◆ Tarefa proposta 1:
De acordo com o trecho sobre segurança pública no Rio, qual foi a expansão média anual do PIB do Rio entre 1985 e 2022?
==== Trecho da fonte ====
Embora a situação vivida hoje no Rio não seja nova e os efeitos dos problemas na segurança venham sendo sentidos há muito tempo, episódios como o desta terça-feira (28) levam investidores a pensar duas ou três vezes antes de tomar uma decisão de investimento, disse ao Valor o economista Arminio Fraga. “É uma crise que está conosco há bastante tempo.”
Arminio avaliou que a situação no Rio, tido como um cartão de visitas do Brasil, chama mais a atenção, embora os problemas de segurança tenham se tornando um questão não só nacional, mas “continental”. “A história de outras cidades, de outros países, sugere que o problema tem solução. O Estado pode, se organizando em uma ação estratégica, enfrentar essa questão. No caso do Brasil, tem jeito, mas é um desafio enorme”, reconheceu.
Visão semelhante tem a pesquisadora Juliana Trece, da Fundação Getulio Vargas (FGV), segundo a qual os problemas de segurança pública no Rio ajudam a “afugentar” investimentos no Estado. Trece acompanha estruturalmente a economia fluminense. Estudos conduzidos pela economista mostram que o Rio foi a unidade da federação com menor crescimento de Produto Interno Bruto (PIB) entre 1985 e 2022, com expansão média anual de 1,6%, no período.
O Estado, diz ela, passou por um processo de desindustrialização aguda, mais intensa que a nacional, além de ter sido o único com retração do emprego formal entre 1985 e 2024. “A segurança, obviamente, não é a única variável a explicar essa deterioração, mas ela colabora para afugentar investimentos”, disse. “Se você é um investidor e precisa tomar uma decisão de investimento hoje e vê o que acontece no Rio de Janeiro, não vai ser a sua prioridade investir aqui”, admitiu.
Os problemas de segurança acabam criando impactos indiretos em outras áreas, como de logística, acrescentou Trece. Hoje vias e avenidas do Rio foram fechadas por barricadas montadas por criminosos. Também houve fechamento de comércios e de universidades.”
==== Dados fornecidos ====
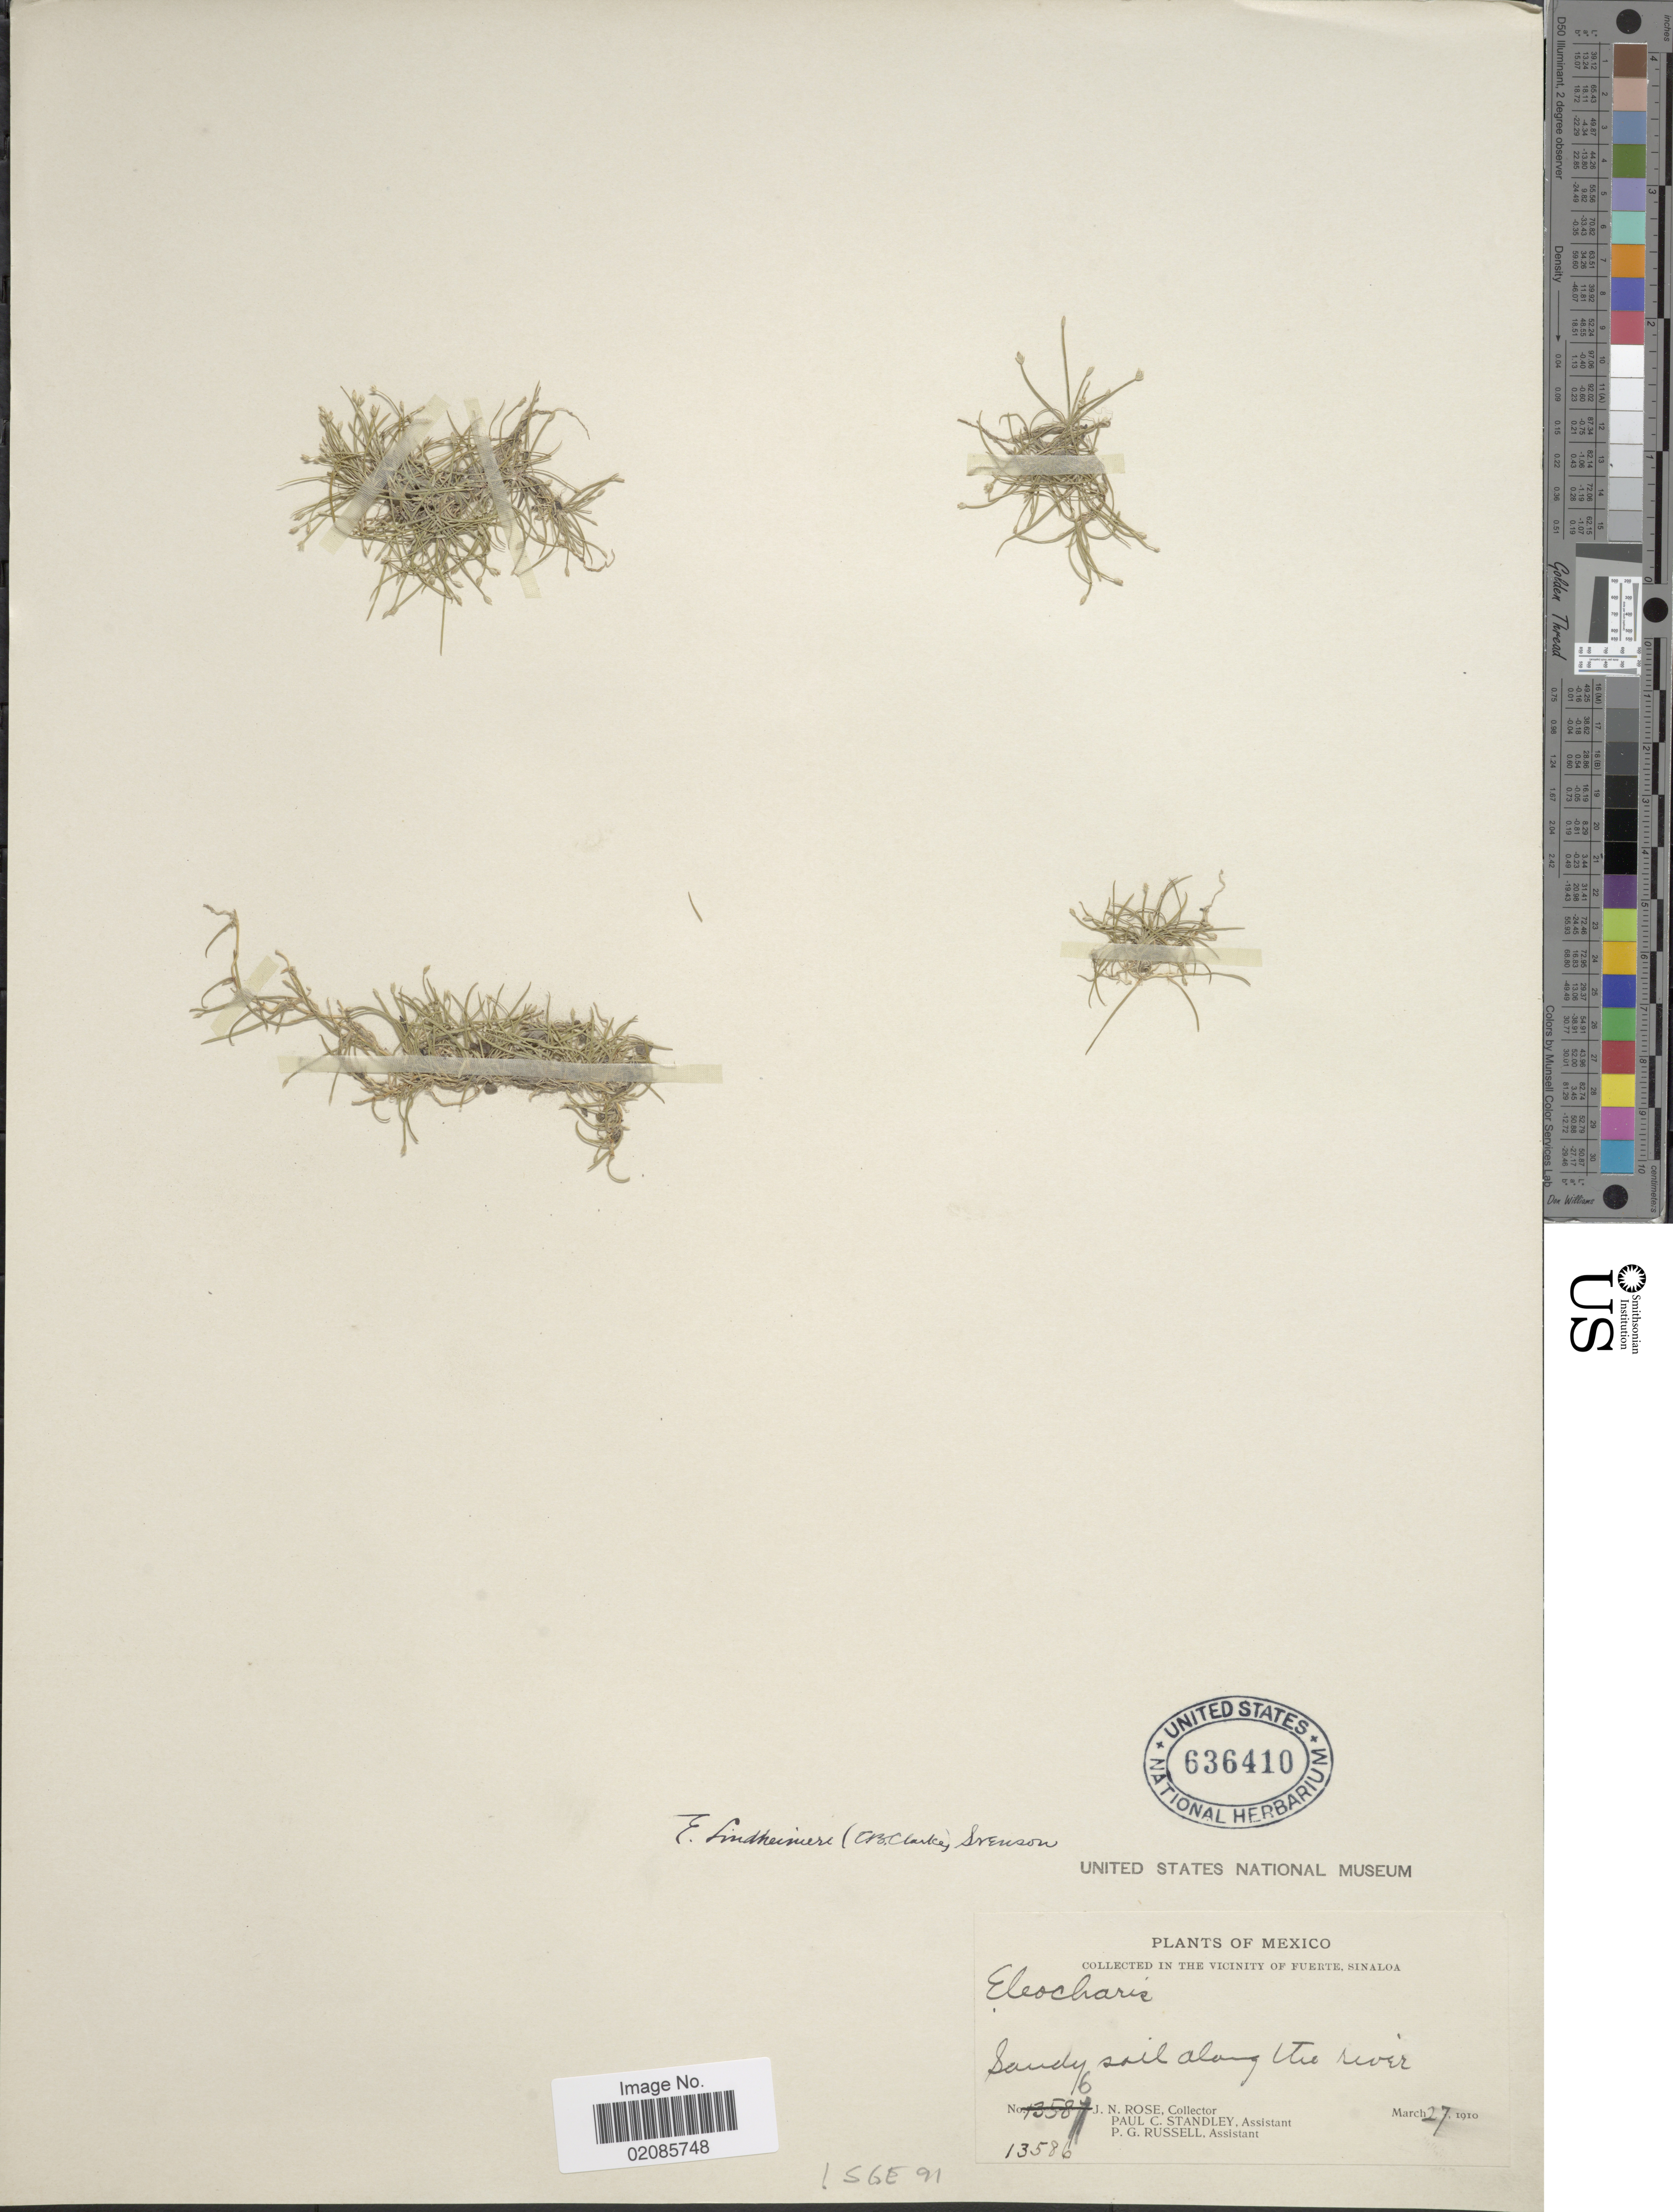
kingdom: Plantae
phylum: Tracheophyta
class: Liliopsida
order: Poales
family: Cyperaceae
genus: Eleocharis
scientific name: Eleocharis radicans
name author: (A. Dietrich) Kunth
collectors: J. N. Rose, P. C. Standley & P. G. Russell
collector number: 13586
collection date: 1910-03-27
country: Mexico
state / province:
====
◆ Tarefa proposta 2:
Formate como lista numerada as linhas de dados acima, de "kingdom" até "state / province". Omita as linhas em branco e deixe as imagens de fora da resposta.

◆ Resposta correta 1:
A expansão média anual foi de 1,6%.

◆ Resposta correta 2:
1. kingdom: Plantae
2. phylum: Tracheophyta
3. class: Liliopsida
4. order: Poales
5. family: Cyperaceae
6. genus: Eleocharis
7. scientific name: Eleocharis radicans
8. name author: (A. Dietrich) Kunth
9. collectors: J. N. Rose, P. C. Standley & P. G. Russell
10. collector number: 13586
11. collection date: 1910-03-27
12. country: Mexico
13. state / province:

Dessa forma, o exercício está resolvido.